1. User starts the WMS Client on a web browser; the WMS Client displays the available features. User submits a request to the WMS Server by selecting desired features and an area on the map.
2. WMS Server dynamically discovers available WFSs that provide requested features through UDDI Registry and obtains their physical locations (WSDL address).
3. WMS Server forwards user's request to the WFS.
4. WFS decodes the request, queries the database for the features and receives the response. 5. WFS creates a GML FeatureCollection document from the database response and
publishes this document to a specific NaradaBrokering topic.
6. WMS receives the streaming feature data through NaradaBrokering's agreed upon topic. WMS Server creates a map overlay from the received GML document and sends it to WMS Client which in turn displays it to the user.
7. The WMS submits a flow for execution by invoking the HPSearch Web Service. This request also includes all parameters required for execution of the script. The HPSearch system works in tandem with a context service for communicating with the WMS.
8. Initially, the context corresponding to the script execution is marked as "Executing". 9. Once submitted, the HPSearch engine invokes and initializes (a) the various services,
namely the Data Filter service, that filters incoming data and reformats it to the proper input format as required by the data analysis code, and the Code Runner service that actually runs the analysis program on the mined data. After these services are ready, the HPSearch engine then proceeds to execute (b) the WFS Web Service with the appropriate GML (Geographical Markup Language) query as input.
10.The WFS then outputs the result of the query onto a predefined topic. This stream of data is filtered as it passes through the Data Filter service and the result is accumulated by the code runner service.
11.The code runner service then executes the analysis code on the data and the resulting output can either be streamed onto a topic, or stored on a publicly accessible Web server. The URL of the output is then written to the context service by HPSearch.
12.The WMS constantly polls the context service to see if the execution has finished. 13.The execution completes and the context is updated.

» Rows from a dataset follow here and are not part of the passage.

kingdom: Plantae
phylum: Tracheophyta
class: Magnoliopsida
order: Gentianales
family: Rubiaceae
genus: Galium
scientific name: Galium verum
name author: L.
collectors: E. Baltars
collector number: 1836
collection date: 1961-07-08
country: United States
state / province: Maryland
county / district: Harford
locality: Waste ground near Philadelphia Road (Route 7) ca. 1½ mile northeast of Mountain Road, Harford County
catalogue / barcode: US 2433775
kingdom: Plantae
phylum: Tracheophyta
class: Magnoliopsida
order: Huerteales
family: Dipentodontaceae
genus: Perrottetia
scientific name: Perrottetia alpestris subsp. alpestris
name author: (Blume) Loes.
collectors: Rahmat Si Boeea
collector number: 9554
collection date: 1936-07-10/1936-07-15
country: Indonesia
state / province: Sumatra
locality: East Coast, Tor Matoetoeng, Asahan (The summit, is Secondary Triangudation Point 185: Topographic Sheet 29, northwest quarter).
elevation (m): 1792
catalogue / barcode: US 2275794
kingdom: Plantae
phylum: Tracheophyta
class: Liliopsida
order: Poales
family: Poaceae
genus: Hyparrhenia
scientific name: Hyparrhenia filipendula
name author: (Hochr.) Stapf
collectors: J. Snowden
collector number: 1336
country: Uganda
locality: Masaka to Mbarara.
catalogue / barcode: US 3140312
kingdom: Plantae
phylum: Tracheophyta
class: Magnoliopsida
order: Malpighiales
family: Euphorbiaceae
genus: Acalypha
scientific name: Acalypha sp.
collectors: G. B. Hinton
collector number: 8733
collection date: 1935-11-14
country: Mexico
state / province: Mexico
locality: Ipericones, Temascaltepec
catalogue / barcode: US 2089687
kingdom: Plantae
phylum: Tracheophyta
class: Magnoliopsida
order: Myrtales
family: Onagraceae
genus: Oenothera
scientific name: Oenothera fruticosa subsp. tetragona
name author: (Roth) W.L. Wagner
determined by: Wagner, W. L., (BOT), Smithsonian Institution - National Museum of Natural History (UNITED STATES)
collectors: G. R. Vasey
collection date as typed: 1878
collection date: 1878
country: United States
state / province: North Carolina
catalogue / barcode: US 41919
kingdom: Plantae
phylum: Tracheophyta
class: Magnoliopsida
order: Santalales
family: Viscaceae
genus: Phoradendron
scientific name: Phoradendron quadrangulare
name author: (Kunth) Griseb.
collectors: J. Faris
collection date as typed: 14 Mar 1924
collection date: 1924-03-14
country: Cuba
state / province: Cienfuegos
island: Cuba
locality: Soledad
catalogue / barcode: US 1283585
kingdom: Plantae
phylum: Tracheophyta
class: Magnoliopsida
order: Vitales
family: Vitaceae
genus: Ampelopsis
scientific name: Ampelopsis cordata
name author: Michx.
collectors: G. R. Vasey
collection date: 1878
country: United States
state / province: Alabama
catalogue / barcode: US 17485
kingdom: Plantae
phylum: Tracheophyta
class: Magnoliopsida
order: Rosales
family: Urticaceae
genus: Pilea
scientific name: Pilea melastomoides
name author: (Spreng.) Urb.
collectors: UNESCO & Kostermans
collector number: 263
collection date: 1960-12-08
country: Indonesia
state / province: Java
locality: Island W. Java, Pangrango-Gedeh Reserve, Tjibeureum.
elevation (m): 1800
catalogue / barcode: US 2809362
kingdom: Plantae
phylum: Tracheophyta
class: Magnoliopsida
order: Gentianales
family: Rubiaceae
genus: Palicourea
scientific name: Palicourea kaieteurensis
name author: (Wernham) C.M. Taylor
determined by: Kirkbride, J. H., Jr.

14.The WMS downloads the result file from the web server and displays the output.
7.4. Future Work
We are currently working on making management standards compliant and global. Web Services community has recently introduced two competing management specifications, namely WS- Management and WS-Distributed Management. We are currently investigating, making management compatible with these standards. Further management is restricted by presence of firewalls and Network Address Translation (NAT) routers. We are also investigating how we management can span these restrictions and can be made more administratively scalable.